Saint George is shown about to defeat the dragon, by the edge of the sea. The treatment of the subject is unusual: the figure of the fleeing princess is dominant, and in the centre lies a corpse which the dragon was about to eat. The figure of God the Father blessing the saint appears in the sky. The visual narrative reads back from the princess. The blue and rose colours are picked up in the draperies of the corpse and Saint George, and in the pink and blue tints of the cloudscape.

The shoreline leads the eye back into the picture space, while the V-shape formed by the leaning tree-trunk and the princess acts to anchor the composition. The high horizon and viewpoint help create tension and drama in the picture.
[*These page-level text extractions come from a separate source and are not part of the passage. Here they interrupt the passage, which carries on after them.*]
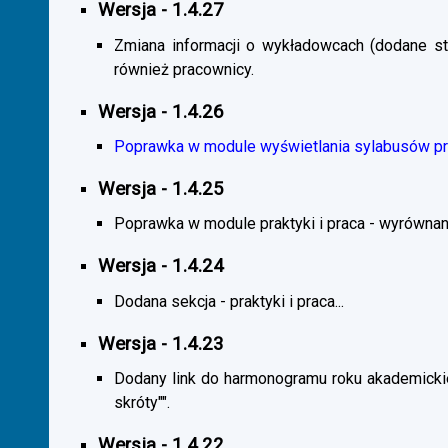
Wersja - 1.4.27
Zmiana informacji o wykładowcach (dodane sta
również pracownicy.
Wersja - 1.4.26
Poprawka w module wyświetlania sylabusów prz
Wersja - 1.4.25
Poprawka w module praktyki i praca - wyrównani
Wersja - 1.4.24
Dodana sekcja - praktyki i praca...
Wersja - 1.4.23
Dodany link do harmonogramu roku akademickie
skróty"".
Wersja - 1.4.22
The small size of the canvas suggests it was painted for a domestic setting, for devotional use. It was first recorded in 1648 in the Palazzo Correr in Venice, although we do not know whether it was made for the Correr family. The 'Golden Legend' relates that Saint George was a knight from Cappadocia (in modern Turkey), who rescued a maiden from a dragon at Silene, in Libya, a deed of Christian courage, which caused many to be converted. Later he was martyred as a result of the persecutions of the Emperor Diocletian.
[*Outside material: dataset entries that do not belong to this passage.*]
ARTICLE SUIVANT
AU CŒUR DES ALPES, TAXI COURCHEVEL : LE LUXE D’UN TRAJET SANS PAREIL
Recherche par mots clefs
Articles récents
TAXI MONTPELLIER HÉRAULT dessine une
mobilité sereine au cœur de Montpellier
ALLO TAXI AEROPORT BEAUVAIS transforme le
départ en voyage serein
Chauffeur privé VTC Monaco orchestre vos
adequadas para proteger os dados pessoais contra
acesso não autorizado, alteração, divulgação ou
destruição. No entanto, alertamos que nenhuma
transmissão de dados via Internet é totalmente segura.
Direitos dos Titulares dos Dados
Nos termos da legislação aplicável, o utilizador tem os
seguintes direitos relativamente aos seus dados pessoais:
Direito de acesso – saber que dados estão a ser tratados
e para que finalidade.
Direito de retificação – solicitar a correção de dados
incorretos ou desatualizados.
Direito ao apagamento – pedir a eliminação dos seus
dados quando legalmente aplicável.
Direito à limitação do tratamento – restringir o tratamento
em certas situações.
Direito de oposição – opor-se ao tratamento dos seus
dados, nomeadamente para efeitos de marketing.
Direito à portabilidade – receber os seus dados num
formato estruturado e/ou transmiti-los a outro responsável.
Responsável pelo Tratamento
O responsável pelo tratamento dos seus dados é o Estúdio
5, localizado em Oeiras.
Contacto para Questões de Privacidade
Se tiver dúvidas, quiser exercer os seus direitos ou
  • Title: Saint George and the Dragon
  • Creator: Jacopo Tintoretto
  • Date Created: about 1555
  • Physical Dimensions: 158.3 x 100.5 cm
  • Type: Painting
  • Medium: Oil on canvas
  • School: Italian (Venetian)
  • More Info: Explore the National Gallery’s paintings online
  • Inventory number: NG16
  • Artist Dates: about 1518 - 1594
  • Artist Biography: Tintoretto's family name was Robusti; he took the name Tintoretto from his father's profession of dyer (tintore in Italian). Tintoretto's art is characterised by daring inventiveness in both handling and composition. Most of his paintings are large-scale narratives on canvas, animated by dramatic lighting and gestures. The 19th-century copy of 'The Miracle of Saint Mark' gives an impression of this type of work. Tintoretto was deeply influenced by Titian; he wanted to combine Titian's use of colour with the energised forms of Michelangelo. Tintoretto is usually described as a Mannerist, although his striving for effect is less in the cause of stylishness and more for the sake of narrative drama. He appears to have lived and worked for most of his life in Venice, only once being recorded on a visit outside of the city, to Mantua in 1580. After Titian's death Tintoretto, with Veronese, became one of the leading painters in the city,controlling a large workshop. He designed and worked on a number of commissions for the Doge's Palace, and on an outstanding cycle of paintings for the Scuola di San Rocco, which are still in their original location.